Однако разве я тоже не составил свое мнение о ней сразу? И за ее словами чувствовалась боль. Что-то личное, какое-то горе.
Она сказала, что услугами мистера Чжоу Ли пользуется ее родственник. Можно себе представить, как тяжело, должно быть, для нее – для такой женщины, как она, – быть вынужденной являться в этот притон. То, что она взвалила на себя эту миссию, говорит о том, что у нее есть характер. Она казалась великолепной в своем плаще с капюшоном – высокая, элегантная. Луч света в сумрачном жестоком мирке Блюгейт Филдз. Когда Мэнган представил его ей в своей студии, он почувствовал себя неловким, неуклюжим. Смущенным оттого, что она находится так близко. От нее исходила какая-то непонятная мистическая сила, которую трудно было бы не заметить. Позднее в тот же день за чаем без сахара, поскольку последний сахар съели дети, подсластив им горькие апельсины, купленные на распродаже остатков на рынке на Брюэр-стрит, Джейн рассказала ему о ней. Оказывается, она дочь герцога, рожденная в одной из богатейших семей столицы.
Какой смысл Брэму из Йоркшира забивать себе голову мыслями об аристократке?
Он знает, как это бывает. Он слыхал, что светским дамам нравится забавляться, общаясь с художниками, о которых говорят в их кругу. И эти художники редко бывают слишком гордыми, чтобы не принимать от них заказы. Когда ты беден, принципы теряют свое значение. А если ты голоден, они становятся не важны совсем. Мэнган ничем не отличается от других людей искусства, которые бывают вынуждены прогибаться, чтобы потрафить капризу клиента. Родители Шарлотты Пилкингтон-Эдамс щедро заплатят ему за созданную им скульптуру. А Брэм постарается написать ее портрет в надежде, что они приобретут также и его. Молодая женщина немного понаслаждается ролью музы, а потом развлечение закончится. Возможно, леди Лилит будет сопровождать ее, хотя бы затем, чтобы удостовериться: никто не попытается втянуть подругу в употребление опиума. Она, несомненно, будет учтива и проявит некоторый интерес к процессам ваяния скульптуры и написания портрета. Но затем работа художника завершится, и знакомству придет конец.

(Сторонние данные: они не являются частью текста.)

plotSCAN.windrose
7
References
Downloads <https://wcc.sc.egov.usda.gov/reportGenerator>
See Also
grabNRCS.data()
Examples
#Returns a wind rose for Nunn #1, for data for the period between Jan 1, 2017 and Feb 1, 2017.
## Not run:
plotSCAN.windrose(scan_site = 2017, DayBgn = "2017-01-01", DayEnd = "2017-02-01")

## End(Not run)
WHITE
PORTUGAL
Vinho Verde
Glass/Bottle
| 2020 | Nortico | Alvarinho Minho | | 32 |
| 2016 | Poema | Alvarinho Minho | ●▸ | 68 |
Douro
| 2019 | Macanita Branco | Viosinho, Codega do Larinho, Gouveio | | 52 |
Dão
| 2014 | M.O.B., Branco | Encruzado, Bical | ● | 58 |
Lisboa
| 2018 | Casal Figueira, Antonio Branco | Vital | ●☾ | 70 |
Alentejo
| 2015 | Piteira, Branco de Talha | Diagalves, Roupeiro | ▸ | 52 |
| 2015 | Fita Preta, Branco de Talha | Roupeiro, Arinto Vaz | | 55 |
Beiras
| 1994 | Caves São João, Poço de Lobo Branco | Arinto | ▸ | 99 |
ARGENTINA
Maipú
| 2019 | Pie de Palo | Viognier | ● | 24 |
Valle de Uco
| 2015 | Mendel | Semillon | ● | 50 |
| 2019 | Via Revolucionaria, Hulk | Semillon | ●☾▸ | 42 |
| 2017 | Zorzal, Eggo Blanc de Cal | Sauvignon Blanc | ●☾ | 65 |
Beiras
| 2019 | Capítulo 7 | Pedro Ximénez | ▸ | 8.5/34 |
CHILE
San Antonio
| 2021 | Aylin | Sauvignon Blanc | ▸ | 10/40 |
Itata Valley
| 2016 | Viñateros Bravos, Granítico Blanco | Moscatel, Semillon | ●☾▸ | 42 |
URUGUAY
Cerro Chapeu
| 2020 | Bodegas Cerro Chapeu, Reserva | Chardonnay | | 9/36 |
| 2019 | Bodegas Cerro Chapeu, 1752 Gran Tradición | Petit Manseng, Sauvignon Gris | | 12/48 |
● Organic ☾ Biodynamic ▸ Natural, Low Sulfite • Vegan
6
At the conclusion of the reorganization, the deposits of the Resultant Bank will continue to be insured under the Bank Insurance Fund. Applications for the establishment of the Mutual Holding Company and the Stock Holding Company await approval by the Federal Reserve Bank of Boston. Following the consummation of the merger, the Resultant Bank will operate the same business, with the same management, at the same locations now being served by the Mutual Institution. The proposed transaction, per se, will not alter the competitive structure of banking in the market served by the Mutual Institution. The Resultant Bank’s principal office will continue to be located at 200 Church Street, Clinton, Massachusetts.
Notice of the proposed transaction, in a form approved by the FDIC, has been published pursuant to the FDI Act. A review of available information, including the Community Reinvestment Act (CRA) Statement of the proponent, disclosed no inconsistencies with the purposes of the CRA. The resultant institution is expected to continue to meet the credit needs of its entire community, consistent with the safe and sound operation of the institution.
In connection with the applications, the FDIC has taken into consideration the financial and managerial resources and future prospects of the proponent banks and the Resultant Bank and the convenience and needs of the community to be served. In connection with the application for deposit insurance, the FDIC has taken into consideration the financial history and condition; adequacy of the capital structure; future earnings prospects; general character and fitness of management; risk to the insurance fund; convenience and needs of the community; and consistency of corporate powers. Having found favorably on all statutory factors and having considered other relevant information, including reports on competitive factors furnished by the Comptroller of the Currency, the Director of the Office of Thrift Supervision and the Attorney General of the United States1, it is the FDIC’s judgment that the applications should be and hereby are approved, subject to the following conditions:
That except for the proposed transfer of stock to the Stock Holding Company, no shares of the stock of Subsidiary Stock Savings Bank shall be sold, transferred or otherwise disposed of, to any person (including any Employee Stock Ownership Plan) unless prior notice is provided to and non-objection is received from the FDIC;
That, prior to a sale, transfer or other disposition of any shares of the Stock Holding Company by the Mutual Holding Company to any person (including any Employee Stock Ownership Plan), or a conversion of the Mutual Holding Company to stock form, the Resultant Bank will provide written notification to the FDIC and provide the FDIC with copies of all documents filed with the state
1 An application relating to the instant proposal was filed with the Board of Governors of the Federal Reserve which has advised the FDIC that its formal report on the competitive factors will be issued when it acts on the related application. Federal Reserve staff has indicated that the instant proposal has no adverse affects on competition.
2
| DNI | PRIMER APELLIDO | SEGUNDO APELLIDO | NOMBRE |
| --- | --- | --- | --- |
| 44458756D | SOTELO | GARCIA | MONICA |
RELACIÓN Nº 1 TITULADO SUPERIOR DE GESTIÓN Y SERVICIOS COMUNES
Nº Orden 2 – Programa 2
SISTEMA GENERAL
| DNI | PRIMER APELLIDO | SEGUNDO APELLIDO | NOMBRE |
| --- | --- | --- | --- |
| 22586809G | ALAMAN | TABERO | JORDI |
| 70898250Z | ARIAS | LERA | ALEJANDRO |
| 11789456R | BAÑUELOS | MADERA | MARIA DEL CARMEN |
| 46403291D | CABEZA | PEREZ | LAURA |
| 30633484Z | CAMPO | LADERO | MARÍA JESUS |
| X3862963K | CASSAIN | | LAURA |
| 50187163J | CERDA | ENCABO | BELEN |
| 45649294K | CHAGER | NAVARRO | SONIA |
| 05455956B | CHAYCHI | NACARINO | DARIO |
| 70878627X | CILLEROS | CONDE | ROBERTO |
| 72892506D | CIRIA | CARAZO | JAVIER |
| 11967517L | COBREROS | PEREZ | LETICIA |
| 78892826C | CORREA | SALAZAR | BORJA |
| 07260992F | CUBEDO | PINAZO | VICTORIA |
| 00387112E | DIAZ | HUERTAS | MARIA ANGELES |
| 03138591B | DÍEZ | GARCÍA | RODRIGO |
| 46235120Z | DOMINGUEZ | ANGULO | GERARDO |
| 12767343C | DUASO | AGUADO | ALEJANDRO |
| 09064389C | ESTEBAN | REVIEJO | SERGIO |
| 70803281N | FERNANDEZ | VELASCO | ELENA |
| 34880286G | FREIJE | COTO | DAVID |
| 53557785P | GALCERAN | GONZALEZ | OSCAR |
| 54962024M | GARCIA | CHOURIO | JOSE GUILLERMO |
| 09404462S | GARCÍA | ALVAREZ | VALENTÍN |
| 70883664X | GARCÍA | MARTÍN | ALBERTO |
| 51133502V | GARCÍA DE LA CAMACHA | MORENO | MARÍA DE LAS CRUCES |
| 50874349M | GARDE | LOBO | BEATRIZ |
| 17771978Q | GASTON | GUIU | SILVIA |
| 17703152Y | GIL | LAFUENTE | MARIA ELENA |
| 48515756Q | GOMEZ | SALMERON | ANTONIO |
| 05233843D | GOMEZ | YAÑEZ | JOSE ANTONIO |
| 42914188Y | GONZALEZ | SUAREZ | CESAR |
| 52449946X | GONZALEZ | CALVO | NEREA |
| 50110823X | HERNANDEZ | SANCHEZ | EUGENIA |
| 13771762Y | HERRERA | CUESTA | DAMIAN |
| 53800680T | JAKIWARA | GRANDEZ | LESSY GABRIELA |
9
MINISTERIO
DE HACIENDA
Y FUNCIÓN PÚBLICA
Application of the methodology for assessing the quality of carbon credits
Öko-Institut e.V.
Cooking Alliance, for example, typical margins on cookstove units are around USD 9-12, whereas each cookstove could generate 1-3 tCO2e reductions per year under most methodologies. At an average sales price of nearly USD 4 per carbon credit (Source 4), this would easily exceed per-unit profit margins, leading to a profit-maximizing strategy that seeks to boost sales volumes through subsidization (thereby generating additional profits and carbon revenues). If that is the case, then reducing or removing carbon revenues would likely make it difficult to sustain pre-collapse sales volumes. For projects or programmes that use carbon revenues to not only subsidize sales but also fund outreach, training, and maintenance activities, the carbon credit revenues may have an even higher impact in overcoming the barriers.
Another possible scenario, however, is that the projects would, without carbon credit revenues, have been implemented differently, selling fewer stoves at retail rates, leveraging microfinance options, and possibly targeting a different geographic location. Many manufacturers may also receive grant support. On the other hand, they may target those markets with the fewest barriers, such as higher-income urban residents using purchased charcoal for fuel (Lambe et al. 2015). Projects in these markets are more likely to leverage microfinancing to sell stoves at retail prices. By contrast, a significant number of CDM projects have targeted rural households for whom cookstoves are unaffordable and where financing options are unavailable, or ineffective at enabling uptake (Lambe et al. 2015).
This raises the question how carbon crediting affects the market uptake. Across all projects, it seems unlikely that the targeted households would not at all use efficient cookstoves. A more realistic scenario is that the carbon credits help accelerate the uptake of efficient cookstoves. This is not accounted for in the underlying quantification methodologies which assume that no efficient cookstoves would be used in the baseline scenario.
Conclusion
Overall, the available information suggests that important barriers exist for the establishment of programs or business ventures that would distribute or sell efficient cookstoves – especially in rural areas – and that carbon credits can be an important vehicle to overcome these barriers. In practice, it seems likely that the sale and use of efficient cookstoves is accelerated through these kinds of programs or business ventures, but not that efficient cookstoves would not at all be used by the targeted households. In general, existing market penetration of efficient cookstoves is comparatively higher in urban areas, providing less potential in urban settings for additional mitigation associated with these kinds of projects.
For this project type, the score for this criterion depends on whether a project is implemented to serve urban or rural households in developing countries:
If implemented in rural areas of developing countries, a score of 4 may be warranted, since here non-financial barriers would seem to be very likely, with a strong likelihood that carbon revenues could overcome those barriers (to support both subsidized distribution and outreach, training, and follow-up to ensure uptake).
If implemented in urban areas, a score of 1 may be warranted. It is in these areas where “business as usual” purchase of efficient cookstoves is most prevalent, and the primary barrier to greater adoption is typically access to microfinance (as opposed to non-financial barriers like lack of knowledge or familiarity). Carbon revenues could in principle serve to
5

И после этого наши пути вряд ли когда-нибудь пересекутся.
От этой мысли у него вдруг сжимается сердце, и он тут же досадует на свою глупость. Схватив тряпку, он смачивает ее скипидаром, потом мгновение колеблется, поднеся ее к холсту. Резкий запах приводит его в чувство. С нарастающим раздражением он трет тряпкой холст, с каким-то извращенным удовлетворением наблюдая, как образ торговца каштанами размывается, цвета сливаются, фигуры теряют свою четкость, и картина, вид которой так его угнетал, стирается и исчезает.
* * *
Жара спадает, и на смену лету тихо приходит осень. Я чувствую, как моя скорбь по отцу также претерпевает незаметные изменения. Отказ поверить в его смерть, оцепенение первых дней после того, как я его похоронила, мучительная боль, терзающая изнутри, пока я пытаюсь приспособиться к жизни без него, – все эти этапы я прошла за такой короткий промежуток времени, что могу ясно увидеть их, только оглядываясь назад. Теперь, через несколько месяцев после его смерти и после стольких перемен, мое горе превратилось в глубоко запрятанную, но постоянную печаль, которая беспрестанно вторгается в мои мысли. Эта тоска утомляет меня.
Каково же тогда моей бедной маме? Я молода и смотрю в будущее, а ею теперь движут только мысли о прошлом. И в отличие от меня она не может находить утешение в сознании того, что отец по-прежнему остается рядом.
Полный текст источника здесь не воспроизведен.